Day 4 Sao Paulo:
Bom Dia from Brazil!
Our first day in Brazil started with a rude awakening to what traffic looks like in a city like Sao Paulo with 20 Million inhabitants. Pro Tip: add an extra hour of commute to every journey. We were taken to an incredible lunch at one of the top restaurants in Sao Paulo to mix with investors and entrepreneurs in the area. Over 40 people involved in the local community shared with us a meal and their insights into the Brazilian startup ecosystem. These entrepreneurs enlightened us on the opportunities present to the budding entrepreneurs in the region.
The community of entrepreneurs in Brazil all share an incredible attitude of optimism and opportunity about their country. They see the fact that 200 Million people are quickly getting online and getting credit which make online transactions easier and easier. They are not alone in their optimism either, the european and american venture funds and entrepreneurs see this as a wide open market to replicate established ideas in and make them inherently Brazilian.

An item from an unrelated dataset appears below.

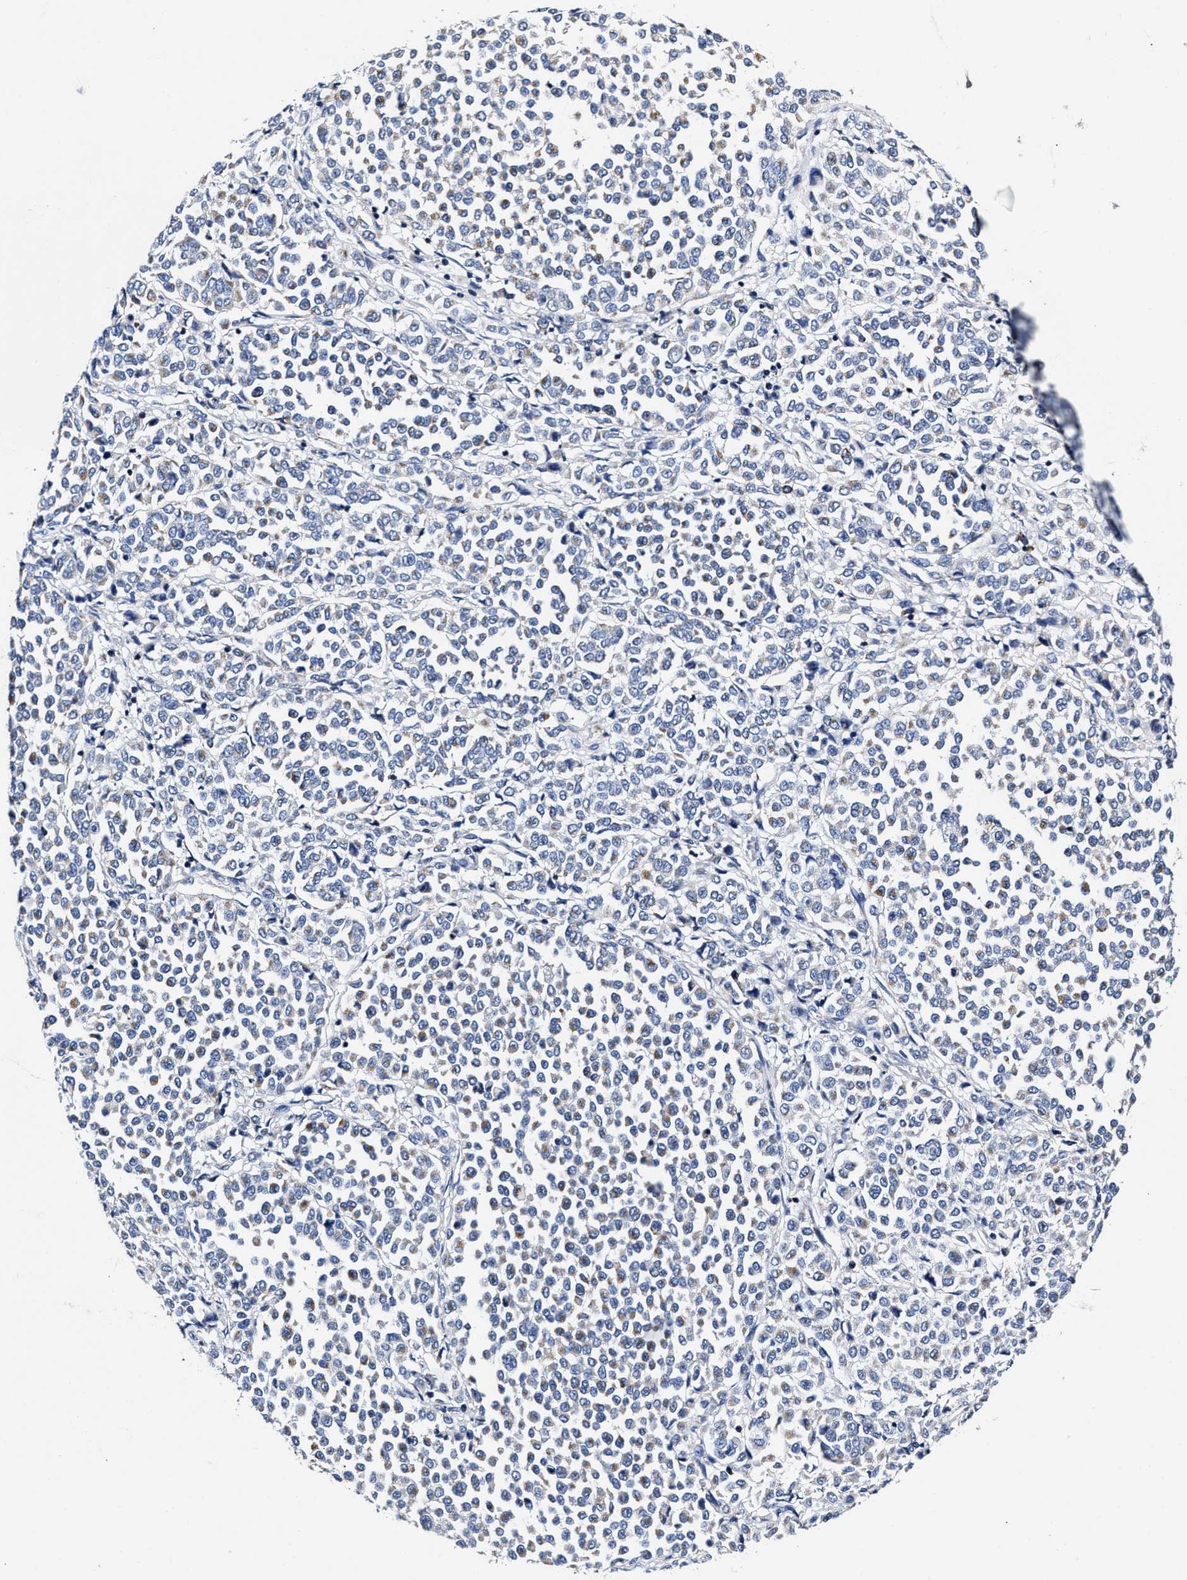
{"staining": {"intensity": "weak", "quantity": "<25%", "location": "cytoplasmic/membranous"}, "tissue": "melanoma", "cell_type": "Tumor cells", "image_type": "cancer", "snomed": [{"axis": "morphology", "description": "Malignant melanoma, Metastatic site"}, {"axis": "topography", "description": "Pancreas"}], "caption": "Photomicrograph shows no significant protein expression in tumor cells of melanoma.", "gene": "HINT2", "patient": {"sex": "female", "age": 30}}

We met some young American entrepreneurs who had moved to Sao Paulo to tackle the local market. The idea is that it is easier to build a $100M company in Brazil than it is in the US or Europe these days. Brazil has a distinct logistical advantage that other countries in the region lack (good central post office system) which facilitates ecommerce. This alone could be a valuable metric if you were looking to get into ecommerce in other emerging markets.
Day 5: Sao Paulo
One of the most fascinating things we learned while meeting with local entrepreneurs was the obstacles they face in hiring and ramping up their teams down here. Employment laws are so anti-employer compared to the United States it makes you wonder who would want to risk setting up a company here. Employment and labor costs are so high that talent is comparable in price to San Francisco.
Despite the hurdles of setting up a business and staffing it, there is an incredible energy down here that will definitely create a slew of big multi-national, world class startups. I have no doubt that we will see the next Amazon pop up in Brazil soon. Which makes me wonder why isn’t Amazon trying to become the Amazon of the Amazon?